Of course, in less than ideal situations, other sources of blur add to the D800's moderate Bayer-AA filter and completely eliminate the cause of false color moiré while the D800E may still exhibit some.

And in even worse situations, blur would be enough to completely eliminate the cause of false color for the D800E too.

The paradox truth is: in controlled environments with ample of light (studio etc.) and with man-made patterns, the chance to produce a moiré pattern is maximized and the D800 images should offer enough headroom for sharpening to the same level of micro contrast without the same risk of false color moiré. On the other hand, in less controlled environments, the D800E should produce better results because there would be enough other sources of blur. It is paradox because the market segmentation anticipated by Nikon is the opposite (where medium format shooters aka studio shall be more likely to get the D800E).

6. Conclusion

We determined the Bayer-AA filter in the Nikon D800 to be rather weak, around 75% of a full strength filter.
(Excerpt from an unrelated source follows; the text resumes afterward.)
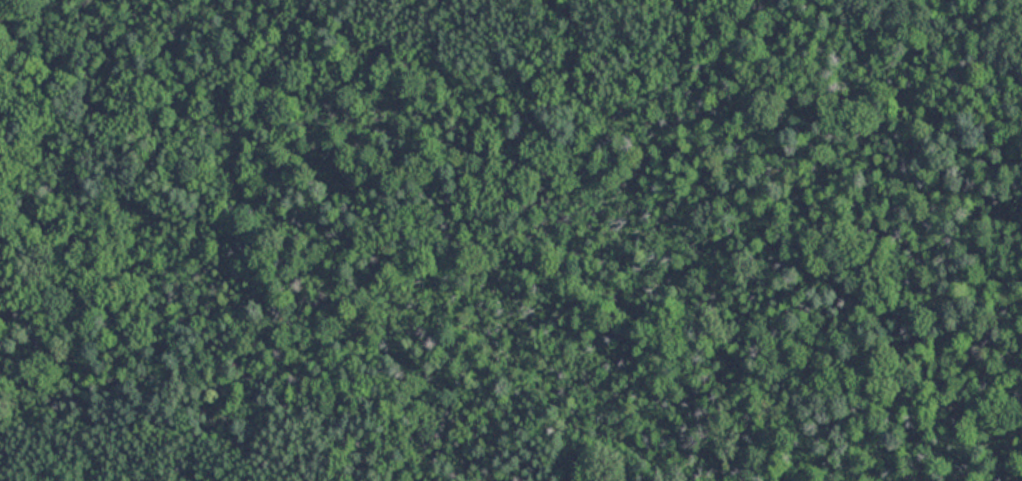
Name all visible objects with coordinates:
park: (511, 240)

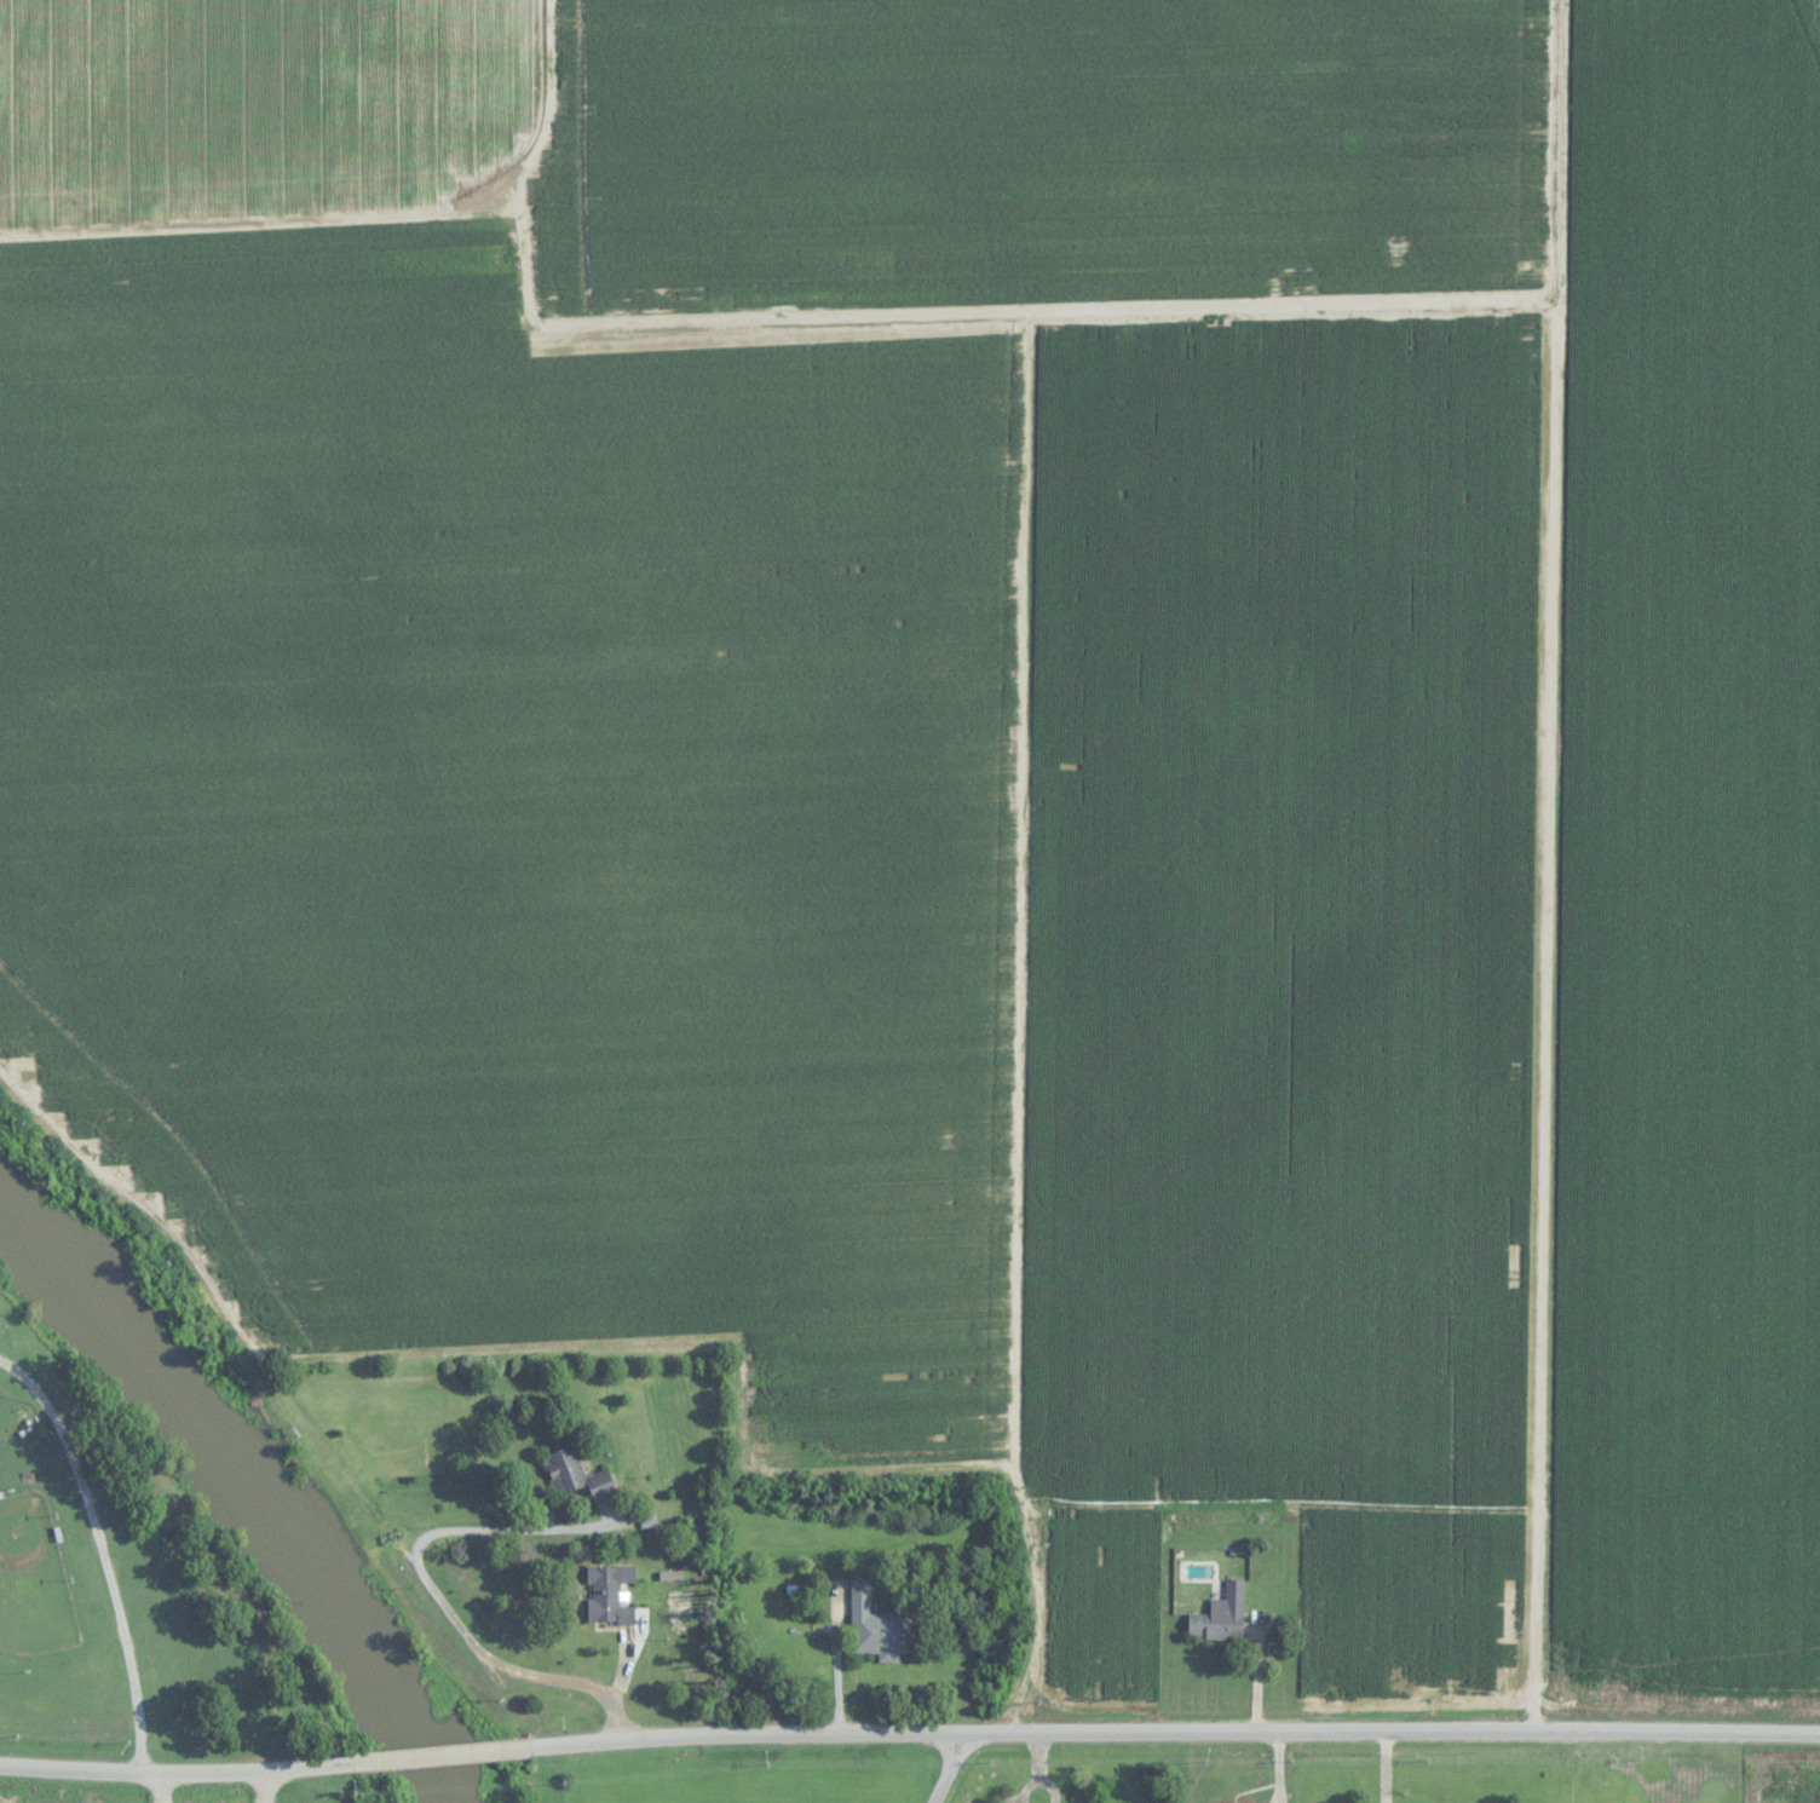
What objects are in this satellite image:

As a consequence, the difference between a D800 and D800E isn't as large as one may think: in a controlled environment, the D800 images can be sharpened to the level of the D800E. The downside is that it can produce some false colors too, although less likely and to a lesser extent.

As a rule of thumb, we found that (assuming 100% amount, in Lightroom terms) subtracting about 0.5 px from the sharpening radius used for a D800 image produces comparable sharpness and acceptable results. In practice, one may of course combine this with a larger radius and lower amount etc. We summarize this into the following headline:

D800: E = 0.5px sharper

Meaning, that with ~100% amount sharpening, the D800E should deliver comparable results with ~0.5 pixels less sharpening radius, compared to a D800. This also means that one should not refrain from sharpening when using the D800E. Just use weaker settings.

As a final note, let me say that it really does not matter so much: The 36 MP of the D800 means that the full pixel quality does not matter anymore in 95% of cases. So, for the most part, the differences between a D800 and D800E can probably be ignored.